Word got to Jesus that Lazarus, Mary and Martha’s brother, lay dying in the town of Bethany, not too far away, about 30 miles from where Jesus had retreated. By the time, Jesus gets there, Lazarus had died of his illness and had been buried in the tomb for four days. When he does arrive, Jesus startles Martha by saying that their brother Lazarus will rise again. By this time, Martha is not even sure that she wants her brother back. Lazarus has been dead for four days. By this time, her hope and trust in Jesus has turned into hesitancy, discouragement, and cynicism. Yet Jesus commands that the stones, that were laid across the entrance to the tomb be rolled away.


We don’t know who the stone-rollers were. Scripture only refers to them as “they.” “So they took away the stone.” Once the stone was rolled away, everyone could see, could experience the glory of God, that Lazarus was alive. They see the glory of God revealed. They see for themselves that power of God’s love, grace, and mercy that extends beyond the laws of our natural world.

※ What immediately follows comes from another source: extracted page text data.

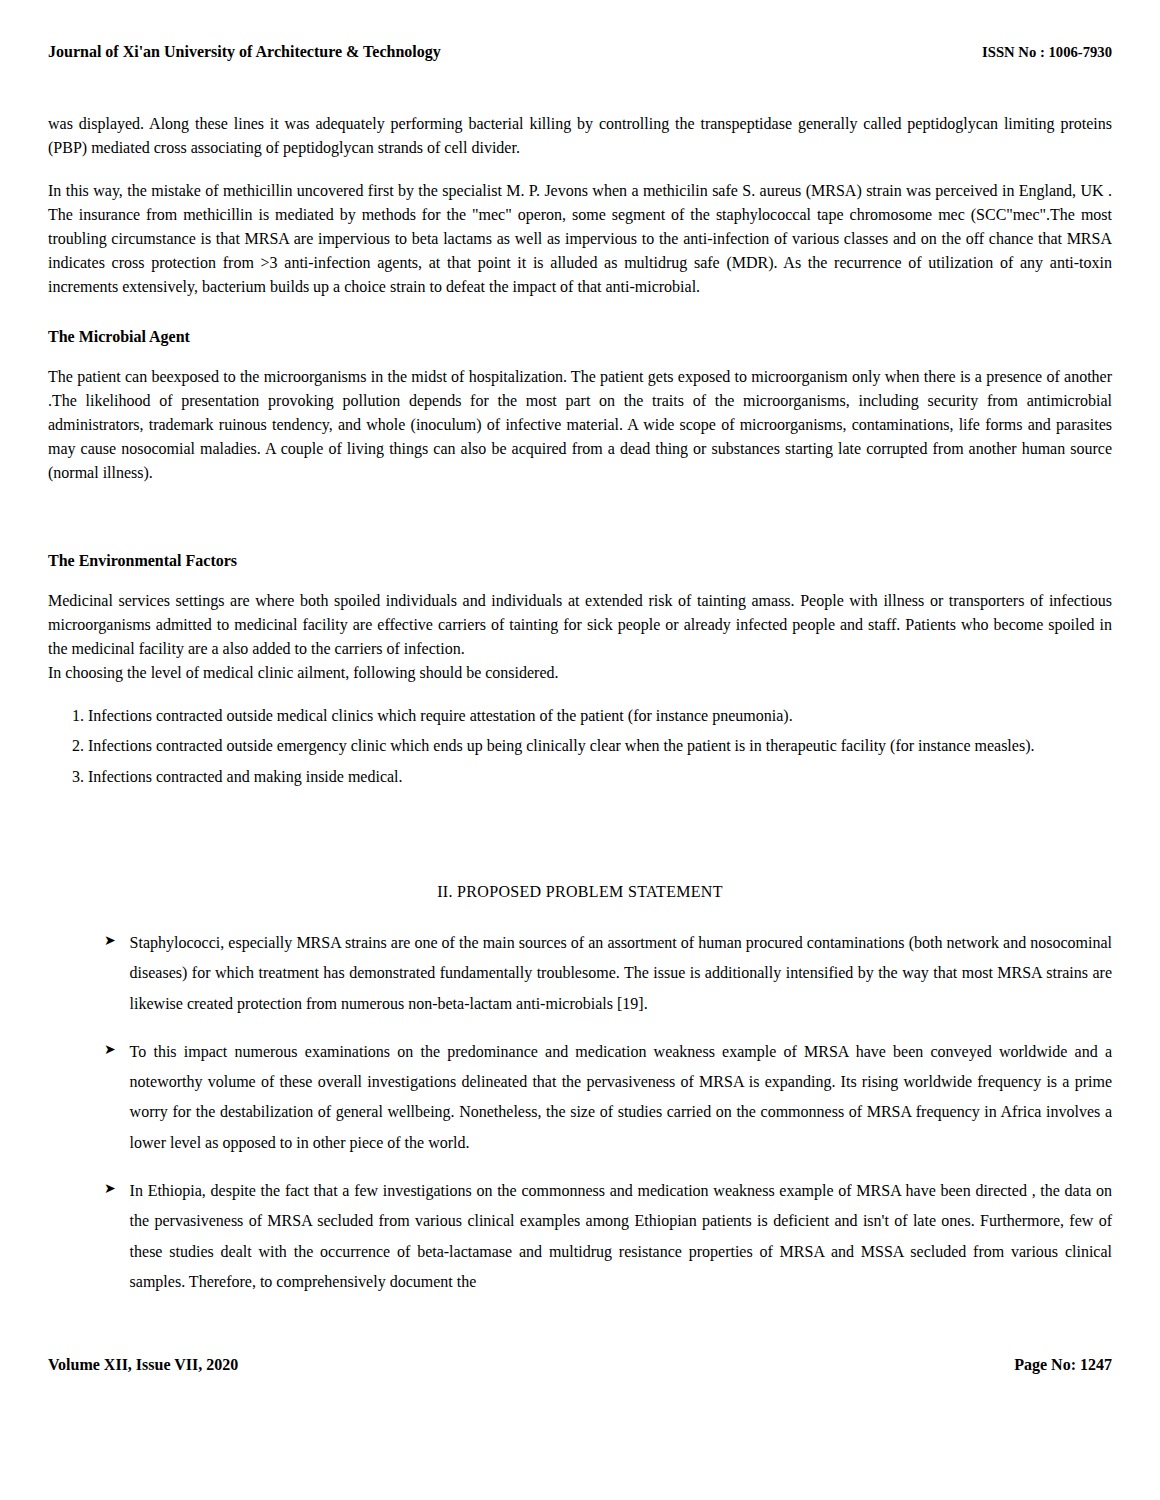Journal of Xi'an University of Architecture & Technology
ISSN No : 1006-7930
was displayed. Along these lines it was adequately performing bacterial killing by controlling the transpeptidase generally called peptidoglycan limiting proteins (PBP) mediated cross associating of peptidoglycan strands of cell divider.
In this way, the mistake of methicillin uncovered first by the specialist M. P. Jevons when a methicilin safe S. aureus (MRSA) strain was perceived in England, UK . The insurance from methicillin is mediated by methods for the "mec" operon, some segment of the staphylococcal tape chromosome mec (SCC"mec".The most troubling circumstance is that MRSA are impervious to beta lactams as well as impervious to the anti-infection of various classes and on the off chance that MRSA indicates cross protection from >3 anti-infection agents, at that point it is alluded as multidrug safe (MDR). As the recurrence of utilization of any anti-toxin increments extensively, bacterium builds up a choice strain to defeat the impact of that anti-microbial.
The Microbial Agent
The patient can beexposed to the microorganisms in the midst of hospitalization. The patient gets exposed to microorganism only when there is a presence of another .The likelihood of presentation provoking pollution depends for the most part on the traits of the microorganisms, including security from antimicrobial administrators, trademark ruinous tendency, and whole (inoculum) of infective material. A wide scope of microorganisms, contaminations, life forms and parasites may cause nosocomial maladies. A couple of living things can also be acquired from a dead thing or substances starting late corrupted from another human source (normal illness).
The Environmental Factors
Medicinal services settings are where both spoiled individuals and individuals at extended risk of tainting amass. People with illness or transporters of infectious microorganisms admitted to medicinal facility are effective carriers of tainting for sick people or already infected people and staff. Patients who become spoiled in the medicinal facility are a also added to the carriers of infection.
In choosing the level of medical clinic ailment, following should be considered.
Infections contracted outside medical clinics which require attestation of the patient (for instance pneumonia).
Infections contracted outside emergency clinic which ends up being clinically clear when the patient is in therapeutic facility (for instance measles).
Infections contracted and making inside medical.
II. PROPOSED PROBLEM STATEMENT
Staphylococci, especially MRSA strains are one of the main sources of an assortment of human procured contaminations (both network and nosocominal diseases) for which treatment has demonstrated fundamentally troublesome. The issue is additionally intensified by the way that most MRSA strains are likewise created protection from numerous non-beta-lactam anti-microbials [19].
To this impact numerous examinations on the predominance and medication weakness example of MRSA have been conveyed worldwide and a noteworthy volume of these overall investigations delineated that the pervasiveness of MRSA is expanding. Its rising worldwide frequency is a prime worry for the destabilization of general wellbeing. Nonetheless, the size of studies carried on the commonness of MRSA frequency in Africa involves a lower level as opposed to in other piece of the world.
In Ethiopia, despite the fact that a few investigations on the commonness and medication weakness example of MRSA have been directed , the data on the pervasiveness of MRSA secluded from various clinical examples among Ethiopian patients is deficient and isn't of late ones. Furthermore, few of these studies dealt with the occurrence of beta-lactamase and multidrug resistance properties of MRSA and MSSA secluded from various clinical samples. Therefore, to comprehensively document the
Volume XII, Issue VII, 2020
Page No: 1247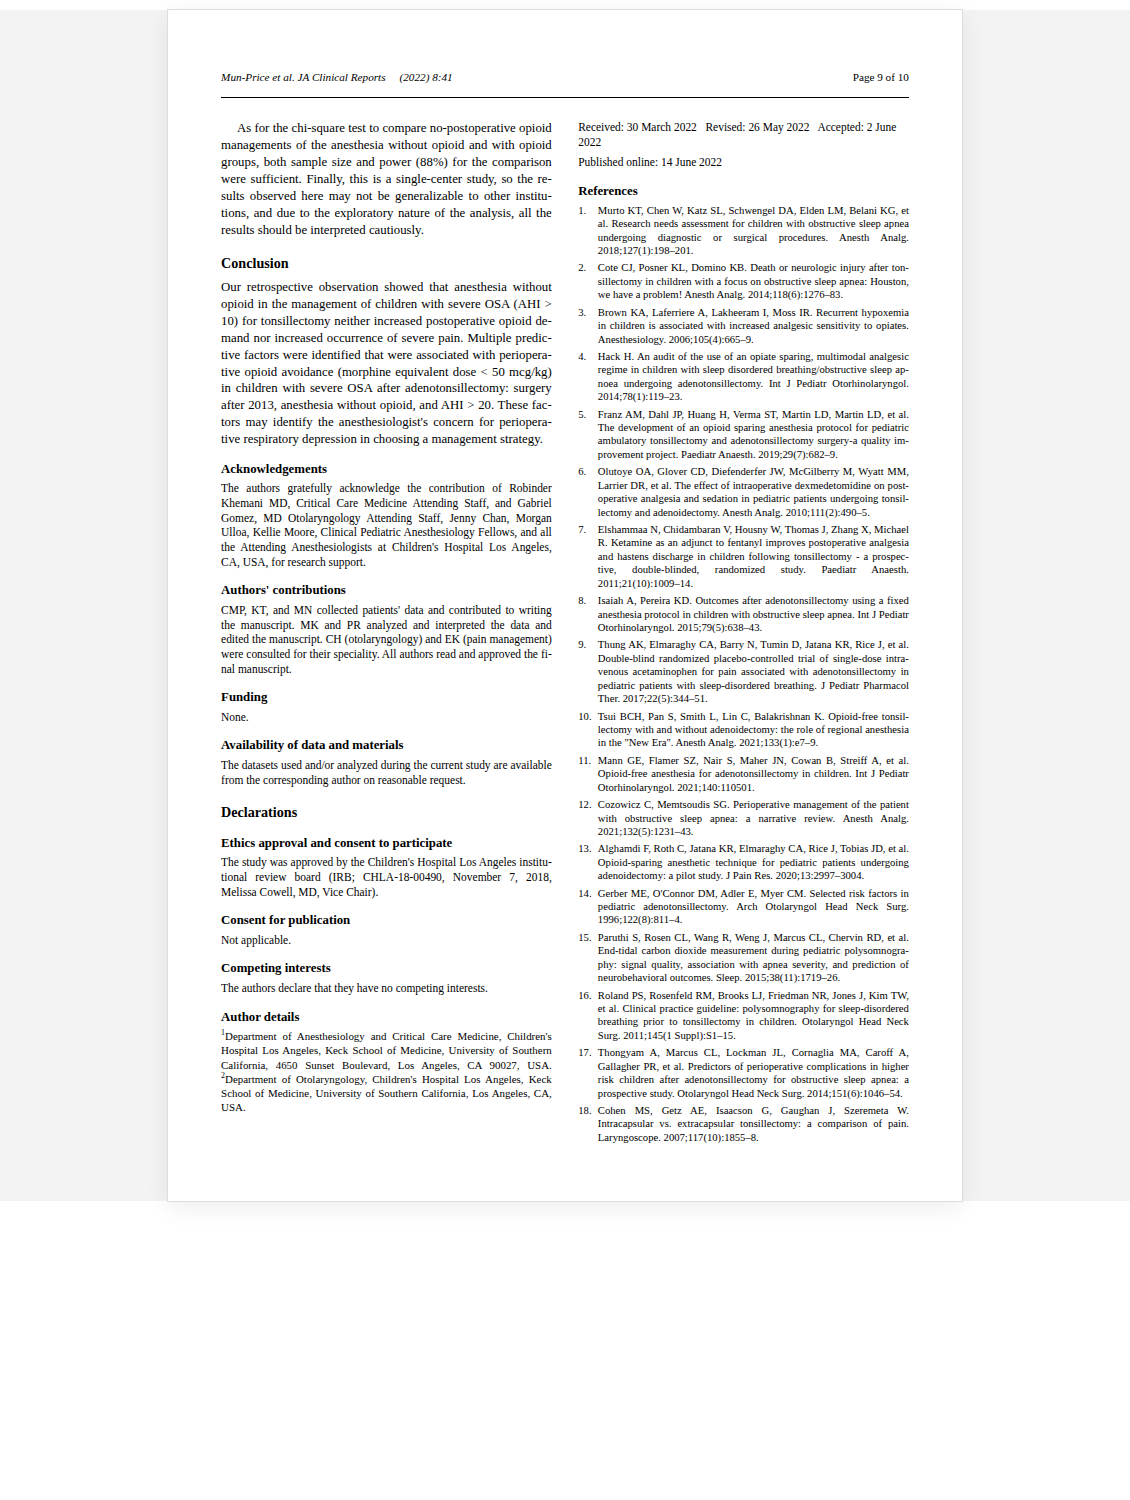Mun-Price et al. JA Clinical Reports (2022) 8:41
Page 9 of 10
As for the chi-square test to compare no-postoperative opioid managements of the anesthesia without opioid and with opioid groups, both sample size and power (88%) for the comparison were sufficient. Finally, this is a single-center study, so the results observed here may not be generalizable to other institutions, and due to the exploratory nature of the analysis, all the results should be interpreted cautiously.
Conclusion
Our retrospective observation showed that anesthesia without opioid in the management of children with severe OSA (AHI > 10) for tonsillectomy neither increased postoperative opioid demand nor increased occurrence of severe pain. Multiple predictive factors were identified that were associated with perioperative opioid avoidance (morphine equivalent dose < 50 mcg/kg) in children with severe OSA after adenotonsillectomy: surgery after 2013, anesthesia without opioid, and AHI > 20. These factors may identify the anesthesiologist's concern for perioperative respiratory depression in choosing a management strategy.
Acknowledgements
The authors gratefully acknowledge the contribution of Robinder Khemani MD, Critical Care Medicine Attending Staff, and Gabriel Gomez, MD Otolaryngology Attending Staff, Jenny Chan, Morgan Ulloa, Kellie Moore, Clinical Pediatric Anesthesiology Fellows, and all the Attending Anesthesiologists at Children's Hospital Los Angeles, CA, USA, for research support.
Authors' contributions
CMP, KT, and MN collected patients' data and contributed to writing the manuscript. MK and PR analyzed and interpreted the data and edited the manuscript. CH (otolaryngology) and EK (pain management) were consulted for their speciality. All authors read and approved the final manuscript.
Funding
None.
Availability of data and materials
The datasets used and/or analyzed during the current study are available from the corresponding author on reasonable request.
Declarations
Ethics approval and consent to participate
The study was approved by the Children's Hospital Los Angeles institutional review board (IRB; CHLA-18-00490, November 7, 2018, Melissa Cowell, MD, Vice Chair).
Consent for publication
Not applicable.
Competing interests
The authors declare that they have no competing interests.
Author details
1Department of Anesthesiology and Critical Care Medicine, Children's Hospital Los Angeles, Keck School of Medicine, University of Southern California, 4650 Sunset Boulevard, Los Angeles, CA 90027, USA. 2Department of Otolaryngology, Children's Hospital Los Angeles, Keck School of Medicine, University of Southern California, Los Angeles, CA, USA.
Received: 30 March 2022 Revised: 26 May 2022 Accepted: 2 June 2022
Published online: 14 June 2022
References
Murto KT, Chen W, Katz SL, Schwengel DA, Elden LM, Belani KG, et al. Research needs assessment for children with obstructive sleep apnea undergoing diagnostic or surgical procedures. Anesth Analg. 2018;127(1):198–201.
Cote CJ, Posner KL, Domino KB. Death or neurologic injury after tonsillectomy in children with a focus on obstructive sleep apnea: Houston, we have a problem! Anesth Analg. 2014;118(6):1276–83.
Brown KA, Laferriere A, Lakheeram I, Moss IR. Recurrent hypoxemia in children is associated with increased analgesic sensitivity to opiates. Anesthesiology. 2006;105(4):665–9.
Hack H. An audit of the use of an opiate sparing, multimodal analgesic regime in children with sleep disordered breathing/obstructive sleep apnoea undergoing adenotonsillectomy. Int J Pediatr Otorhinolaryngol. 2014;78(1):119–23.
Franz AM, Dahl JP, Huang H, Verma ST, Martin LD, Martin LD, et al. The development of an opioid sparing anesthesia protocol for pediatric ambulatory tonsillectomy and adenotonsillectomy surgery-a quality improvement project. Paediatr Anaesth. 2019;29(7):682–9.
Olutoye OA, Glover CD, Diefenderfer JW, McGilberry M, Wyatt MM, Larrier DR, et al. The effect of intraoperative dexmedetomidine on postoperative analgesia and sedation in pediatric patients undergoing tonsillectomy and adenoidectomy. Anesth Analg. 2010;111(2):490–5.
Elshammaa N, Chidambaran V, Housny W, Thomas J, Zhang X, Michael R. Ketamine as an adjunct to fentanyl improves postoperative analgesia and hastens discharge in children following tonsillectomy - a prospective, double-blinded, randomized study. Paediatr Anaesth. 2011;21(10):1009–14.
Isaiah A, Pereira KD. Outcomes after adenotonsillectomy using a fixed anesthesia protocol in children with obstructive sleep apnea. Int J Pediatr Otorhinolaryngol. 2015;79(5):638–43.
Thung AK, Elmaraghy CA, Barry N, Tumin D, Jatana KR, Rice J, et al. Double-blind randomized placebo-controlled trial of single-dose intravenous acetaminophen for pain associated with adenotonsillectomy in pediatric patients with sleep-disordered breathing. J Pediatr Pharmacol Ther. 2017;22(5):344–51.
Tsui BCH, Pan S, Smith L, Lin C, Balakrishnan K. Opioid-free tonsillectomy with and without adenoidectomy: the role of regional anesthesia in the "New Era". Anesth Analg. 2021;133(1):e7–9.
Mann GE, Flamer SZ, Nair S, Maher JN, Cowan B, Streiff A, et al. Opioid-free anesthesia for adenotonsillectomy in children. Int J Pediatr Otorhinolaryngol. 2021;140:110501.
Cozowicz C, Memtsoudis SG. Perioperative management of the patient with obstructive sleep apnea: a narrative review. Anesth Analg. 2021;132(5):1231–43.
Alghamdi F, Roth C, Jatana KR, Elmaraghy CA, Rice J, Tobias JD, et al. Opioid-sparing anesthetic technique for pediatric patients undergoing adenoidectomy: a pilot study. J Pain Res. 2020;13:2997–3004.
Gerber ME, O'Connor DM, Adler E, Myer CM. Selected risk factors in pediatric adenotonsillectomy. Arch Otolaryngol Head Neck Surg. 1996;122(8):811–4.
Paruthi S, Rosen CL, Wang R, Weng J, Marcus CL, Chervin RD, et al. End-tidal carbon dioxide measurement during pediatric polysomnography: signal quality, association with apnea severity, and prediction of neurobehavioral outcomes. Sleep. 2015;38(11):1719–26.
Roland PS, Rosenfeld RM, Brooks LJ, Friedman NR, Jones J, Kim TW, et al. Clinical practice guideline: polysomnography for sleep-disordered breathing prior to tonsillectomy in children. Otolaryngol Head Neck Surg. 2011;145(1 Suppl):S1–15.
Thongyam A, Marcus CL, Lockman JL, Cornaglia MA, Caroff A, Gallagher PR, et al. Predictors of perioperative complications in higher risk children after adenotonsillectomy for obstructive sleep apnea: a prospective study. Otolaryngol Head Neck Surg. 2014;151(6):1046–54.
Cohen MS, Getz AE, Isaacson G, Gaughan J, Szeremeta W. Intracapsular vs. extracapsular tonsillectomy: a comparison of pain. Laryngoscope. 2007;117(10):1855–8.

We all need stone-rollers in our lives. Those who help us out of the depths, the despair, the “tombs’ of their lives. In our lives when we are so filled with doubt, despair, discouragement, hopelessness, we need those persons that roll the stones away in our spirits so that we can see the presence of Christ in our lives, when we are unable to see it ourselves. When we often cannot do so ourselves, we need the stone-rollers in our lives.


The stone-rollers in our lives are those that are willing to step in for us to challenge us in our crisis to move the stones that hinder our view of Christ, when sometimes we are not sure we want to move the stones. We all need stone-rollers in our lives. Or to be one for someone else.